Max et Émilie avaient intérêt à mettre le grappin sur l’héritage d’Irène, selon la policière. Tous deux croulaient sous les dettes au moment des faits et avaient du mal à renflouer leurs comptes en banque. La vente de la maison de la vieille dame à Angelsberg, dont l’acte a été signé le 26 mars 2019, serait arrivée comme une aubaine pour eux.

La maison a été cédée pour 580 000 euros, qui ont été versés sur le compte en banque de la victime pour lequel Émilie avait obtenu procuration un mois plus tôt. Trois cent mille euros ont été transférés sur le compte bancaire de la prévenue, qui a ensuite viré 70 000 euros à son fils.

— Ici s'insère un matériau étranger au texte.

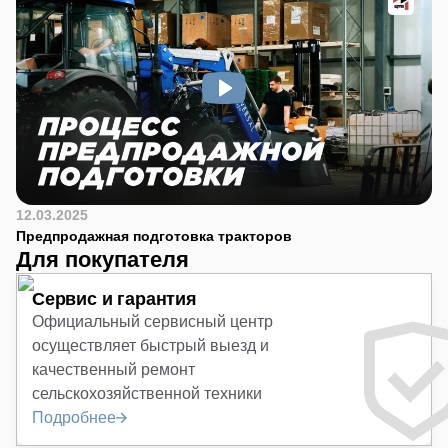
12.03.2025
Предпродажная подготовка тракторов
Для покупателя
Сервис и гарантия
Официальный сервисный центр
осуществляет быстрый выезд и
качественный ремонт
сельскохозяйственной техники
Подробнее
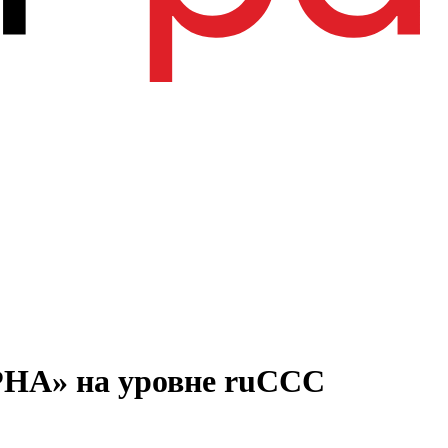
ЕРНА» на уровне ruCCC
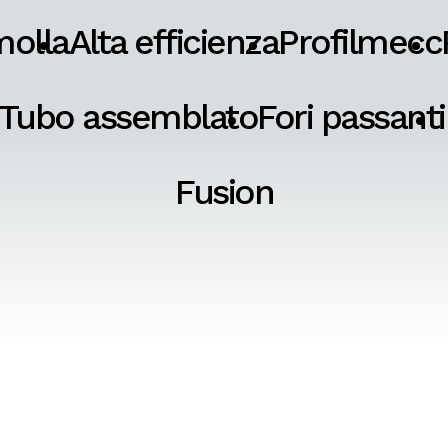
molla
Alta efficienza
Profilmecc
Tubo assemblato
Fori passanti
Fusion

L’agent immobilier qui s’est occupé de la vente a témoigné hier avoir eu mandat pour vendre la maison, d’Irène elle-même, le 13 février 2019. «Émilie est venue me trouver pour me charger de l’estimation. J’ai rencontré Irène. Elle était lucide. Je lui ai posé des questions sur la maison pour m’en assurer», a-t-il témoigné. «Je l’ai prévenue qu’elle vendait sous l’estimation. Elle voulait vendre le plus rapidement possible pour ne rien laisser à personne.» En une semaine, la maison était vendue. Le compromis de vente a été signé le 22 février 2019.

Émilie aurait précisé aux enquêteurs la volonté de la vieille dame de faire d’elle et de son fils ses héritiers. Mère et fils pourront donner leur version des faits et expliquer la nature de leur relation avec la vieille dame seule et isolée lors de la prochaine audience qui est fixée au 5 février.

Leur défense a demandé à pouvoir entendre la notaire comme témoin. Les avocats veulent connaître son impression quant à l’état cognitif de la vieille dame, cinq jours avant son décès, et ses observations éventuelles.